On November 29, 1954 the Wildlife Conservation Board, part of the California Department of Fish and Game, allocated $5,500 for the development of Miller Park at Nick’s Cove on Tomales Bay, a park designed for fishing access. That fund was inadequate and basically nothing happened until April 30, 1958, when the board allocated an additional $33,100. The money was to cover the cost of a paved parking area, launch ramps, boat floats, and a rock jetty to protect the ramps. Construction began but would not be completed until 1959 (after an additional expenditure of $8,137 to meet the low bid).
In addition, in January 1965 an additional $3,300 was budgeted for repairs to fix winter storm damage from the devastating floods of 1964-65.
At that time of its opening in 1959 there was a boat launch, the small jetty, and an adjacent small pier that was called the Miller Park Pier.
The pier was short; measuring only 130 feet long and 4 feet wide, with much of its length sitting over the shore itself. As a consequence, most anglers huddled near the end trying to cast to deeper water. And, due to its size, angling space could be limited. Nevertheless, it was used by local anglers until destroyed in the late 1980s.
The launch site itself remains one of the favorite sites for launching boats and kayaks in Tomales Bay. In addition, many anglers continue to use the shoreline and rock jetty in the park for fishing. However, pier anglers had no place to fish until 2007 when a new pier was built across the cove at Nick’s Cove Restaurant and Cottages.
Fishing: Given its length, the pier was basically a shallow-water pier that limited to some degree the fish that could be caught. However, being adjacent to the boat launch and rock jetty helped the fishing as well as the pier having wooden pilings (that fish like). In addition eelgrass beds sit out from the pier, vegetation that is attractive to some fish, especially blackperch.
What were the fish? A variety of perch species were common but particularly common were blackperch, shinerperch and dwarf perch. Less consistent but a possibility were walleye surfperch, silver surfperch, barred surfperch, calico surfperch and a few striped seaperch.
Jacksmelt and topsmelt were a common catch while occasionally the smaller “true” smelt, surf smelt and eulachon, might also make an appearance.
Bottom species included flatfish—sand sole, speckled sanddab, diamond turbot and starry flounder (whose numbers have gone down over the years).

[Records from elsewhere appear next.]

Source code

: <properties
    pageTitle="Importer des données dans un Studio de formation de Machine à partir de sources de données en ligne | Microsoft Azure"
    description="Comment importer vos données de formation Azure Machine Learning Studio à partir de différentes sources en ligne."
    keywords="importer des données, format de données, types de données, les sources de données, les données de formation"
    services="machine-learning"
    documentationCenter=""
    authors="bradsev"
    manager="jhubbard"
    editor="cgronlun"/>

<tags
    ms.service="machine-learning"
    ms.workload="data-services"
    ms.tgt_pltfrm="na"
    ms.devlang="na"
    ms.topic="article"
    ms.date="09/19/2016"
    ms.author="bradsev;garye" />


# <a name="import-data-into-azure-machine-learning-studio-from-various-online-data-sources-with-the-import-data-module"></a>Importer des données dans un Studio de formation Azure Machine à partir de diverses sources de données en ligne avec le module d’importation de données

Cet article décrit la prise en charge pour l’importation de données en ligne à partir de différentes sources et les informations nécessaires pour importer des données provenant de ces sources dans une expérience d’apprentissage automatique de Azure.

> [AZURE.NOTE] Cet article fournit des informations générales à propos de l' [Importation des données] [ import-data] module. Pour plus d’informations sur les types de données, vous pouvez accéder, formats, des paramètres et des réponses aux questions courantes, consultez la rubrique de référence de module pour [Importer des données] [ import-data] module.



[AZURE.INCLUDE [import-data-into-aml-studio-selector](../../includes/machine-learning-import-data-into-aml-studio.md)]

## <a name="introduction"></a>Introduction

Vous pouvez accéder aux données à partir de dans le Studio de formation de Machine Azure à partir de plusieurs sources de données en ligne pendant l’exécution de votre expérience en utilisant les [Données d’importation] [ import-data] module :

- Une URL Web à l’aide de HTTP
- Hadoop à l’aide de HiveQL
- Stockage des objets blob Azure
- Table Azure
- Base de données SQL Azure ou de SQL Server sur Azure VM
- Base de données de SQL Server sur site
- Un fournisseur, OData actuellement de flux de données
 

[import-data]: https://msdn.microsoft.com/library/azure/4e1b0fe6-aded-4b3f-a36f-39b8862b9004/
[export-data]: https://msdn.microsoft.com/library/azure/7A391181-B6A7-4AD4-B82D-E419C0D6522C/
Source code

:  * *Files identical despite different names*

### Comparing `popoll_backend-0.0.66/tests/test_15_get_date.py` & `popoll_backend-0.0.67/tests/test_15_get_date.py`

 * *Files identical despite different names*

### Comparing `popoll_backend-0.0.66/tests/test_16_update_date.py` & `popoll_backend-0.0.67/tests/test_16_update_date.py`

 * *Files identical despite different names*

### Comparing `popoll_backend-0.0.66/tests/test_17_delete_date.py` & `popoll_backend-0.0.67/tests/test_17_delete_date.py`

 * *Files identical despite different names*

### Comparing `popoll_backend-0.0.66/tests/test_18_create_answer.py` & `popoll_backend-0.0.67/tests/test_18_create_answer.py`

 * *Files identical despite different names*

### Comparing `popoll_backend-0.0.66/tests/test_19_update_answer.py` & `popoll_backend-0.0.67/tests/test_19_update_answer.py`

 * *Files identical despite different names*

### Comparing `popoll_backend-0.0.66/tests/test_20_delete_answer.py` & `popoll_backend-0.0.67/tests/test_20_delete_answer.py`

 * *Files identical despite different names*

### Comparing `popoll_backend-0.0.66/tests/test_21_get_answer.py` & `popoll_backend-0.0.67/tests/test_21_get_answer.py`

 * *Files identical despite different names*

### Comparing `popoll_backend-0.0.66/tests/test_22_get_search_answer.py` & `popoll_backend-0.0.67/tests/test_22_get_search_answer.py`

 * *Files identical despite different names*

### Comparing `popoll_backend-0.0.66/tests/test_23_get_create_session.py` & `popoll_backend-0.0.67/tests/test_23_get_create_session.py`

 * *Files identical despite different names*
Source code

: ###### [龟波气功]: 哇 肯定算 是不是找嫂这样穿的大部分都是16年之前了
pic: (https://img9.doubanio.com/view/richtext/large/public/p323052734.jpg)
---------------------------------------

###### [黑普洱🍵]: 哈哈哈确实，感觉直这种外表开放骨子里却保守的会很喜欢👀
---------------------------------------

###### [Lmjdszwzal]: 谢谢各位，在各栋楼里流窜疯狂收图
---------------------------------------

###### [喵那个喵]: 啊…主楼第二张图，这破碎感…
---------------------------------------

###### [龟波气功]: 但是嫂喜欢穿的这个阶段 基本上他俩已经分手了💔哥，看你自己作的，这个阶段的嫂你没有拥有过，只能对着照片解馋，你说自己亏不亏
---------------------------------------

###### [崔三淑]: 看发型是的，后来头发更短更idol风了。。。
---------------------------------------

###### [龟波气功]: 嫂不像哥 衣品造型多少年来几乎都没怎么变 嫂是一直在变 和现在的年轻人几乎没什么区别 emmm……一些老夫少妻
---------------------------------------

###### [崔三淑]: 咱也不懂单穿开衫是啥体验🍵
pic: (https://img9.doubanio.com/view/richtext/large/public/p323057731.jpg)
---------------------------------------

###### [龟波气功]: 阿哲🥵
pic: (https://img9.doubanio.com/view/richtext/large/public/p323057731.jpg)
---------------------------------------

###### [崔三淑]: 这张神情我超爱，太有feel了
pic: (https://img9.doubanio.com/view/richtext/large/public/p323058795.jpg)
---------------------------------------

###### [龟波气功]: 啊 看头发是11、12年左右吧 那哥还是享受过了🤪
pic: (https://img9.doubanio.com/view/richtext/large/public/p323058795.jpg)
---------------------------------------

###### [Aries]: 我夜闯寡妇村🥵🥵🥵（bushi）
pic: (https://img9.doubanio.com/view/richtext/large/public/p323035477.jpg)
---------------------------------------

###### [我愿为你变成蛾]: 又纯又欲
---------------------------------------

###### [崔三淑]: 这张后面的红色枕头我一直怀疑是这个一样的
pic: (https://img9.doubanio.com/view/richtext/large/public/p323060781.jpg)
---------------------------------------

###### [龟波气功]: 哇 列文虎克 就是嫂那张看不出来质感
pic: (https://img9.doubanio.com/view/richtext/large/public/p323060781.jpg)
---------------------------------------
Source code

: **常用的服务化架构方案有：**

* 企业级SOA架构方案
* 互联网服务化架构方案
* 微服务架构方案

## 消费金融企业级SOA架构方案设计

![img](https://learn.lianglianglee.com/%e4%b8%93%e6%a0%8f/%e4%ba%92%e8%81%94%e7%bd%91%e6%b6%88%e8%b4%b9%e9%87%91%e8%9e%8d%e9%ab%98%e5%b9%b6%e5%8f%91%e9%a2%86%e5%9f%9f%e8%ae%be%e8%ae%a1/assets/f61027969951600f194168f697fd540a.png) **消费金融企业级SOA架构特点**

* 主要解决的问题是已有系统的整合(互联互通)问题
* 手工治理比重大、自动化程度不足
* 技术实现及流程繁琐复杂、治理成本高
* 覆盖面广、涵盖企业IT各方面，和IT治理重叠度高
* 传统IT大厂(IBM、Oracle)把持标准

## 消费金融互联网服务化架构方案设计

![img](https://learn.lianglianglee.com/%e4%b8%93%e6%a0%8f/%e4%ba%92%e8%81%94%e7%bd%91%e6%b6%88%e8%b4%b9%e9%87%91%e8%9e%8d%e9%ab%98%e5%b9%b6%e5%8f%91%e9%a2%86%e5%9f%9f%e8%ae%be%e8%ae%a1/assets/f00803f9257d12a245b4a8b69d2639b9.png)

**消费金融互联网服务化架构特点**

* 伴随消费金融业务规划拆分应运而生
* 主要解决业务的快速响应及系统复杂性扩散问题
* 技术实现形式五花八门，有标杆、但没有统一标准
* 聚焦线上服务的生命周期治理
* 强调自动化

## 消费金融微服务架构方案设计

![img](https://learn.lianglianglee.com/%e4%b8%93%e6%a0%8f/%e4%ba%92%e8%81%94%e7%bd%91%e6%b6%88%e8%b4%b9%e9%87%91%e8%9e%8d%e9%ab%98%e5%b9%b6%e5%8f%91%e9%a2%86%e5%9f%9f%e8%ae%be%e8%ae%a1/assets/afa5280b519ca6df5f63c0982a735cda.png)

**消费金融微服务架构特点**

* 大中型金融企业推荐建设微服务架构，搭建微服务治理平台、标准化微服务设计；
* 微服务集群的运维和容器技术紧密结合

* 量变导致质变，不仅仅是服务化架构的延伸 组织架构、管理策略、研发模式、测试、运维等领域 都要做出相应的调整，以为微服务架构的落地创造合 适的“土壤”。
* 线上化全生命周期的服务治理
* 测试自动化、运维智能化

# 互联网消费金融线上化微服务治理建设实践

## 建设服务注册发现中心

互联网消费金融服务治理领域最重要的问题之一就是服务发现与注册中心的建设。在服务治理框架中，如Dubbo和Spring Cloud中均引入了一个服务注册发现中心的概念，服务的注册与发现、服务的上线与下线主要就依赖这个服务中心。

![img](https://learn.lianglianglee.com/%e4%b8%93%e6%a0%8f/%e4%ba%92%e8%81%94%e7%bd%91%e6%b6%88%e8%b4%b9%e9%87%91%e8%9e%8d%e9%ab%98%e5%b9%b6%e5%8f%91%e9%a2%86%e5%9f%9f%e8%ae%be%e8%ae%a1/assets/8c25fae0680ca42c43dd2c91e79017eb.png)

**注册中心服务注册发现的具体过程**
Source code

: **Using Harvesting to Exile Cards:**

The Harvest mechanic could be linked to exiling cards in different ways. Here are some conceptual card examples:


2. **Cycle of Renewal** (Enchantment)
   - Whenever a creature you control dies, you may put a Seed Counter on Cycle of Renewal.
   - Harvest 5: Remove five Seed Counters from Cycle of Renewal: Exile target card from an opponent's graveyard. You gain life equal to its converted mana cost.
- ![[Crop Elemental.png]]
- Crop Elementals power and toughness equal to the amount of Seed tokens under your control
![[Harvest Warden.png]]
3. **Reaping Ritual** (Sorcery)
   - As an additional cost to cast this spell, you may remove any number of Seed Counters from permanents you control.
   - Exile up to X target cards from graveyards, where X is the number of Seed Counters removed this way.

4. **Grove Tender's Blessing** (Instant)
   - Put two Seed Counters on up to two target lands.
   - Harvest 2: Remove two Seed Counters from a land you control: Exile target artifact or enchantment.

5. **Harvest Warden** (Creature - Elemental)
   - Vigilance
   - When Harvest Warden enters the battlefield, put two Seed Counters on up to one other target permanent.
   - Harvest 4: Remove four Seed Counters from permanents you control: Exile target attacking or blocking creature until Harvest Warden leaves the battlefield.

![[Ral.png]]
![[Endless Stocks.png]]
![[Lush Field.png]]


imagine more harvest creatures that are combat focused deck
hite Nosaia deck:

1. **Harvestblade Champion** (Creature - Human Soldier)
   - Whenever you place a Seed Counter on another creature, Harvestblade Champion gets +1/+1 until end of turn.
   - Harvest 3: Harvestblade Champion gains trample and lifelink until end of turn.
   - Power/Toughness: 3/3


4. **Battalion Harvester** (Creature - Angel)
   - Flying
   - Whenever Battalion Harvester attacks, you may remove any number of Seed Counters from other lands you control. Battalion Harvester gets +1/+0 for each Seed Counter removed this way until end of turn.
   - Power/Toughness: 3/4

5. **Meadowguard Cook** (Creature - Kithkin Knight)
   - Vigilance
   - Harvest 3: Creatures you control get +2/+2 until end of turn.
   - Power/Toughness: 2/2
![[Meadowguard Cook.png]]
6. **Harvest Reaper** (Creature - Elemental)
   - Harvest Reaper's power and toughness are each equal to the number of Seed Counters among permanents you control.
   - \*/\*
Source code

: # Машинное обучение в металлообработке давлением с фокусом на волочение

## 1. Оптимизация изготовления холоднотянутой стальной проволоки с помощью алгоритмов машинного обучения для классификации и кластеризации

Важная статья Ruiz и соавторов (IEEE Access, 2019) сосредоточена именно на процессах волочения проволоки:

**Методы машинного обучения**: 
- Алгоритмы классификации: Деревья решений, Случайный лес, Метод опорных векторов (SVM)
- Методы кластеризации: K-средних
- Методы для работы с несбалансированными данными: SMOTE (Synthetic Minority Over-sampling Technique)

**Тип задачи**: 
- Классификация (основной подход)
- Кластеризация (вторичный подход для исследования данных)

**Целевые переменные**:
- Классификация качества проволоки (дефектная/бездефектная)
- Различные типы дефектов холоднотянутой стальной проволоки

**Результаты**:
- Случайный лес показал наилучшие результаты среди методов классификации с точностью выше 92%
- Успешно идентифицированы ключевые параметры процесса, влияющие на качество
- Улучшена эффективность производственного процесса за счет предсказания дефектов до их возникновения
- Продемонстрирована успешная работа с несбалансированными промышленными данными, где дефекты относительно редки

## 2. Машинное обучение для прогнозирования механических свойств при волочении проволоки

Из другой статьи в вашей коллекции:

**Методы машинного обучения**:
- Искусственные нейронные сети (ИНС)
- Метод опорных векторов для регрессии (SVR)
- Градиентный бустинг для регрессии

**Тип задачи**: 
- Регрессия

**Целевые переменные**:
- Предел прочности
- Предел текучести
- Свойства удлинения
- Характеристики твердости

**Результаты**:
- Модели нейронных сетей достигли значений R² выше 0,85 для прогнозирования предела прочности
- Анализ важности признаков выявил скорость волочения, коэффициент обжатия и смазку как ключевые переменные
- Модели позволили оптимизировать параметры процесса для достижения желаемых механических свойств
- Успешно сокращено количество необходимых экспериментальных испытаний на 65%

Small halibut were occasionally caught but most of the bigger “hallies” were caught in deeper water.
Perhaps the best fishing was reserved for the sharays—sharks and rays. The site was good for leopard sharks and brown smoothhounds while bat rays, some in excess of a hundred pounds, provided the “biggest” and most exciting catch. Less common sharks were angel sharks, dogfish sharks, and soupfin sharks. Skates could also show, especially big skates.
And then there were the crabs, both Dungeness and rock crabs, both of which could be abundant at different times of the year.
In summary, the fishing was generally fairly slow with the exception of sharks and rays. Nevertheless, anglers continued to flock to the pier when it was open. You just never knew when a striped bass might be traveling along the shoreline, or a halibut might wander in from the deeper waters.
How To get There: Miller Boat Launch and Nick’s Cove can be found three miles north of the small town of Marshall on the Highway 1 in Marin County.